Costly mistake: An error on sample ballots cost Pima County $20,000 to fix, and counting, the Star’s Charles Borla reports. The county put the wrong primary election date on an insert, so officials sent out 135,000 postcards with corrected information. So far, the postage costs $20,000, and that doesn’t include printing the postcards themselves.

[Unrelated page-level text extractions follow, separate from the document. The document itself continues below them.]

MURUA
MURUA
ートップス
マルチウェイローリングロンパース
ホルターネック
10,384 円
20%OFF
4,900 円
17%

Radical roots: While we’re looking back at history, the Republic put together an “investigative podcast” about Arizona’s ties to radicalism, from the settler days in the late 19th century to the Goldwater years to a horn-wearing man storming the U.S. Capitol building. (If podcasts aren’t your thing, they posted transcripts of the episodes.)
Call the midwife: ABC15 created a statewide database of 400 licensed midwives. It’s the first of its kind and geared toward expecting parents who want to know which midwives have been fined or disciplined by state agencies. The news station’s Melissa Blasius, Kelsie Blazier and Courtland Jeffrey made the database after a Graham County woman died during a home birth last year. The family found out later the midwife they’d hired had been in trouble with state agencies.
Canyon kerfuffle: The new owners of a historic venue in Cochise County’s Ramsey Canyon are driving their neighbors nuts with loud, all-too-frequent weddings, the Herald Review’s Lyda Longa reports. Parking overflows into the street. Wedding revelers drive too fast. A drunken bridesmaid wandered into a house to use the bathroom. So many nasty messages have gone back and forth, the inn owners have injunctions for harassment against one of the neighbors. The neighbors called the sheriff’s department a bunch of times, but Cochise County doesn’t have any noise ordinances in rural areas. So the complaints are going to the planning and zoning commission instead.
Anybody heard from Moses lately? Apparently, he put blood on Donald Trump’s right ear, just like he did to his brother Aaron in the Bible.
Right after the assassination attempt, Republicans were pointing to Trump being touched by God. That talk hasn’t died down. In fact, Maricopa County Republicans are leaning into it even more.
Click the link if you don’t know their story. You won’t regret it!
When you are quoting the bible and then associating it to Trump religiously, you might just be in a cult. Wake up MCRC.